А когда просохла земля от талых вод в ложбинах, Шафиров велел Застрахову тайно проложить по нехоженому склону вдоль трубы цепь тротиловых шашек от старой эстакады до нового узла, а на развязке поставить отсекающую задвижку и колодец с дренажем, и нефтеловушку со стоком.

3

К концу весны – скорее, чем думали – покрыли издержки, восстановили всем привычный доход, вернули долги сыну Застрахова, Даниилу.

Себя не обижали: знали цену себе, но и меру знали. В резерв откладывали много – много больше, чем прежде.

Не утихал ток в трубе; исправно прибывали платежи по путям, проложенным Мусой; и каждый житель дома номер девять на Завражной получил свое, наделенный по силам заботами, прибылью – по трудам.

И скоро пошли споры о том, не пора ли, с учетом повышательного тренда на мировых рынках и всегдашней неспособности стран ОПЕК договориться, увеличить суточную арендную плату, а вместе с тем изменить систему перераспределения сверхдоходов?

Не пора ли делиться, спрашивал Застрахов, не начать ли уже воздавать должное прочим трудящимся, или иначе – не дать ли людям во всей полноте ощутить на себе благотворное влияние трубных потоков, ибо сказано «отпускайте хлеб свой по водам»

[75]

?

4

Потом, когда вспоминали то, что случилось под конец работ, многие называли это сказкой бочки

[79]

. Но никто не мог сказать точно, была ли бочка, лгала ли сказка, или смутила быль.

Уже выгребали потихоньку строительный хлам в подъезде, выметали стружку и крошку, и сор из углов, готовились к перемене перил, окон и колеров – как вдруг обнаружилось: пропала у ремонтников металлическая бочка, или баррель с эпоксидной смолой.

Поначалу в пропажу не поверили, допытываться не стали и решили, что рабочие обсчитались сами или темнят по привычке, надеясь навариться по мелочам. Да и кому, в условиях товарного изобилия и полного равенства по сметам, могло прийти в голову тащить смолу в таком объеме? И главное – зачем?

А через время – хотя и неизвестно, каким было это время – бочка объявилась сама на балконе седьмого этажа.
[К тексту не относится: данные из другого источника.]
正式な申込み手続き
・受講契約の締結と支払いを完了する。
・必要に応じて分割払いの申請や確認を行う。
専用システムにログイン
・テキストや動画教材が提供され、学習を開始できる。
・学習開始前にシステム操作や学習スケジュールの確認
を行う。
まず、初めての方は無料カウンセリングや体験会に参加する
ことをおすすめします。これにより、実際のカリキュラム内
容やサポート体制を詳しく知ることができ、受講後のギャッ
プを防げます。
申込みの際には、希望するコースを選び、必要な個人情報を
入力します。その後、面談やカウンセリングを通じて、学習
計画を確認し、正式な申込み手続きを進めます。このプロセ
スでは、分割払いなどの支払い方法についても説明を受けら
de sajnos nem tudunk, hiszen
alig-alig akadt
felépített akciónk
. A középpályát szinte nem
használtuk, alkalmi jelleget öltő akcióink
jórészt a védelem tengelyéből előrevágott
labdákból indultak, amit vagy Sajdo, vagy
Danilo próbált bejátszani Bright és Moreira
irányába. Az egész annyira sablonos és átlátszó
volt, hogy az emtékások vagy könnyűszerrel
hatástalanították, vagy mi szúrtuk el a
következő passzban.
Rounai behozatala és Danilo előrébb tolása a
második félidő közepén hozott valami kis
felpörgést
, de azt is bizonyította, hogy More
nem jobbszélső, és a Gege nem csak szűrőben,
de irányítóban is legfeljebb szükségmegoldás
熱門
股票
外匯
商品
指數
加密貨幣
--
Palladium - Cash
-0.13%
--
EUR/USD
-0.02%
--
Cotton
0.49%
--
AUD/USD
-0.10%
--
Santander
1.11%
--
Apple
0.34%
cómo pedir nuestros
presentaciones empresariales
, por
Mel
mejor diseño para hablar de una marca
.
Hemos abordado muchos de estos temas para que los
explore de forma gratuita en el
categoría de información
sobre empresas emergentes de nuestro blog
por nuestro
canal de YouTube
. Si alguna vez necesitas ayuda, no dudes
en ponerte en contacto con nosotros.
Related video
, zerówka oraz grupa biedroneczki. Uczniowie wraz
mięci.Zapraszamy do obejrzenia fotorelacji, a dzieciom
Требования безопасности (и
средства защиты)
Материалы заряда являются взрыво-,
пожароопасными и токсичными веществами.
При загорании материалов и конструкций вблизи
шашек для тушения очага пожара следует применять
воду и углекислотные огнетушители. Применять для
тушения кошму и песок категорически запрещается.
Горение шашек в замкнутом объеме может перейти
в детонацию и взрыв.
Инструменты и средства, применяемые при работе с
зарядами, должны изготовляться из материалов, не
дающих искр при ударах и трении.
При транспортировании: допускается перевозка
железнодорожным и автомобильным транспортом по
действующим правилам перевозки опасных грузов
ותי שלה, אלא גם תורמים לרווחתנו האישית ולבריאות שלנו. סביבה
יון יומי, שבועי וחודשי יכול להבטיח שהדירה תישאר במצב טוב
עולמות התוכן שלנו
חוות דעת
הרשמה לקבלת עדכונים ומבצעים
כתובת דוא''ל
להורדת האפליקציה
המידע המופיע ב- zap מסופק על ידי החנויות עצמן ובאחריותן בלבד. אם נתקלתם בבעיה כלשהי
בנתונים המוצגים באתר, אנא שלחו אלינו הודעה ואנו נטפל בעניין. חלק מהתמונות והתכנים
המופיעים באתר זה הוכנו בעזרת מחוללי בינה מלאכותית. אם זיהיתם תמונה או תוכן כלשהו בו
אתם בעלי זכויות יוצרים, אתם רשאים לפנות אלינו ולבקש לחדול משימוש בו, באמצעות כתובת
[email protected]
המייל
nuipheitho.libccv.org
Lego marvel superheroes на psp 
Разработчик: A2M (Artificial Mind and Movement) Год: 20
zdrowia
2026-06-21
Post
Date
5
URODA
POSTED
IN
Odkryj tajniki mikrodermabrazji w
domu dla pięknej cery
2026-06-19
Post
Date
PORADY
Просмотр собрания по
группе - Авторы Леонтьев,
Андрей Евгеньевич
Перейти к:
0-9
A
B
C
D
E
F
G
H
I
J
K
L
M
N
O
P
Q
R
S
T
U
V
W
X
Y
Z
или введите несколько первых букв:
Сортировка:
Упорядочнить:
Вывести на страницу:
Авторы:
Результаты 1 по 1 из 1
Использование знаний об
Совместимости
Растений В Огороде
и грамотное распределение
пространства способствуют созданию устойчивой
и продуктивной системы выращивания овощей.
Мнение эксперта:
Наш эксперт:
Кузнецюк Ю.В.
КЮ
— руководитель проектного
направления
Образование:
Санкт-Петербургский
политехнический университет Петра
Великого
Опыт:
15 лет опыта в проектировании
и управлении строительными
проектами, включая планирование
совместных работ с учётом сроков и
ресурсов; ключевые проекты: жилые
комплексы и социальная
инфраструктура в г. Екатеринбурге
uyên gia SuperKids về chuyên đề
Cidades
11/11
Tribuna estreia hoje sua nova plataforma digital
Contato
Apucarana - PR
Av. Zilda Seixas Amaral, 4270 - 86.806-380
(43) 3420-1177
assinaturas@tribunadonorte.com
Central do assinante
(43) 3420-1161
Правда, на чьем именно балконе – Урочковых или Волотовских – тоже осталось неизвестным, потому что самой бочки никто не видел, а только слышали накануне ночью глубокий, глухой толчок с перестуком. И поскольку балконы в тех квартирах были проектно смежные, проходные, а бочка хитро уставлена на высокий порог в пожарном проеме панели – после никому уже не удалось объяснить, почему выскочил осиновый клинышек из-под днища, каким боком уклонялась бочка первоначально, и чья сторона виновата. Урочковы кивали на Волотовских, а те отнекивались и грешили на зятя Сливченко, уехавшего в длительную командировку в Пермь.

5

«Откуда ваше богатство?» – спросят у вас. Не важно, кто. Могут спросить. А если спросят, отвечайте: «Нетрудно сказать».

И говорите так: с прошлой зимы, а точнее едва ли кто скажет, потому как у всякого венца два отца, а беда всегда сирота. А к нам, мол, пришла беда, откуда не ждали, да никто не хотел открывать ворота, зато ударилась беда оземь и обернулась удачей – по слову пословицы: не было б счастья, да несчастье помогло.

А у нашего счастья отец один, а пасынков да падчериц много. И потому имени не назовут, сказок наплетут, а правду сокроют.

Было же – скажете – так.

Прошлой зимой, в морозы, под вечер, явился в дом человек. Чужой. В долгополом пальто, но с голой головой. Ходил по этажам, звонил в звонки, колотил в косяки – кого-то искал. Но был хмелен, почти несловесен – а те слова, что удавалось разобрать, казались темны, невнятны, угарны. Только ясно было, что человек заблудился, ошибся, попал не туда.

Часть третья

1

Когда затосковал Застрахов? Нетрудно сказать.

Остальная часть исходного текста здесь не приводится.